Preços das colheitas em alta
Os agricultores estão aproveitando os preços mais altos dos grãos em cerca de três anos, pois a guerra na Ucrânia alimentou preocupações com a oferta ao interromper as exportações da região do Mar Negro.
Os preços da soja atingiram uma máxima de três anos na sexta-feira, impulsionados pelo otimismo de que a China, principal importadora, comprará suprimentos dos EUA durante uma cúpula comercial em Washington neste mês entre o presidente dos EUA, Donald Trump, e seu homólogo chinês, Xi Jinping.
O USDA elevou, em seu relatório, o preço médio da safra em 30 centavos por bushel para o milho e em 60 centavos para a soja.
Mas os altos preços das safras não significam necessariamente lucros expressivos para os agricultores, que enfrentam custos recordes com diesel e contas elevadas com fertilizantes — ambos dispararam desde que o governo Trump atacou o Irã, levando a interrupções no comércio pelo Estreito de Ormuz.
“A lucratividade para o produtor talvez não tenha mudado tanto quanto o simples aumento dos preços em si sugeriria”, disse Jim McCormick, diretor de operações da AgMarket.net.
Não está claro se os preços das safras permanecerão altos o suficiente por tempo suficiente para ajudar a reverter um problema na economia agrícola dos últimos quatro anos.
Tanto produtores quanto economistas afirmaram que o ambiente de negócios atual está entre os piores desde que uma onda de execuções hipotecárias e falências prejudicou os agricultores dos EUA na década de 1980.
Estoques finais se reduzem
Estimativas mais baixas para a produção de milho poderiam ajudar a sustentar os preços. Setembro é o primeiro mês de cada ano em que os estatísticos do USDA utilizam amostras de campo para determinar as produtividades do milho e da soja, além de pesquisas com agricultores e dados de satélite.

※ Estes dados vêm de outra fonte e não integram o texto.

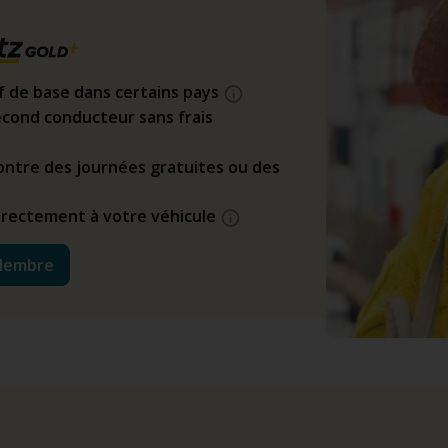
if de base dans certains pays
cond conducteur sans frais
ntre des journées gratuites ou des
directement à votre véhicule
Membre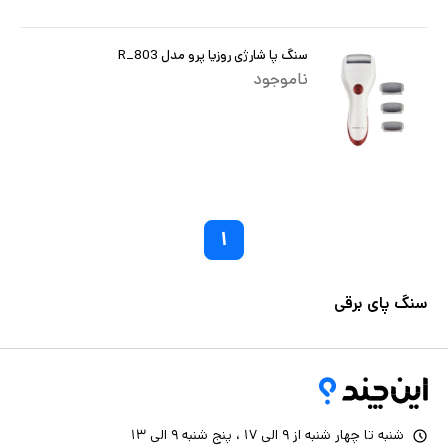
سنگ پا شارژی روزیا پرو مدل R_803
ناموجود
۱
سنگ پای برقی
شنبه تا چهار شنبه از ۹ الی ۱۷ ، پنج شنبه ۹ الی ۱۳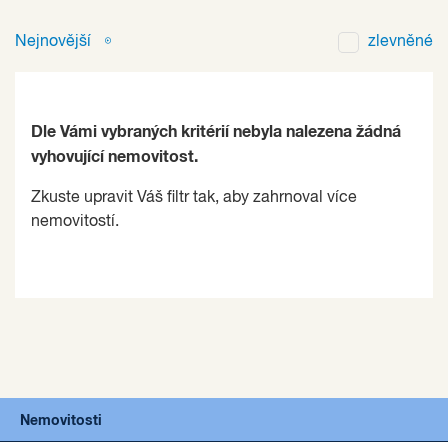
Nejnovější
zlevněné
Dle Vámi vybraných kritérií nebyla nalezena žádná
vyhovující nemovitost.
Zkuste upravit Váš filtr tak, aby zahrnoval více
nemovitostí.
Nemovitosti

Após a exportação das safras e seu uso na alimentação do gado dos EUA e na fabricação de biocombustíveis ao longo do próximo ano, o USDA estimou que os estoques finais de milho dos EUA serão de 1,567 bilhão de bushels em 31 de agosto de 2027. Os estoques finais de soja foram estimados em 310 milhões de bushels.
Os analistas esperavam estoques finais para 2026/27 de 1,528 bilhão de bushels para o milho e 298 milhões de bushels para a soja. Em agosto, o USDA estimou os estoques de milho em 1,653 bilhão de bushels e os de soja em 320 milhões de bushels.
Para o trigo, o USDA estimou os estoques finais de 2026/27 em 717 milhões de bushels, sem alteração em relação a agosto e ligeiramente abaixo das expectativas dos analistas, de 719 milhões.
USDA eleva previsão de safra 2025/26 de milho do Brasil
A safra de milho do Brasil 2025/26 foi estimada nesta sexta-feira em 141 milhões de toneladas, aumento de 1 milhão de toneladas em relação à projeção de agosto, à medida que a colheita está quase finalizada, de acordo com dados do Departamento de Agricultura dos EUA (USDA).
Por outro lado, o USDA manteve em 139 milhões de toneladas a projeção da safra de milho do Brasil em 2026/27, que está em início de plantio.
O USDA ainda manteve as projeções de safras de soja 2026/27, em 186 milhões de toneladas, e 2025/26, em 180,50 milhões de toneladas.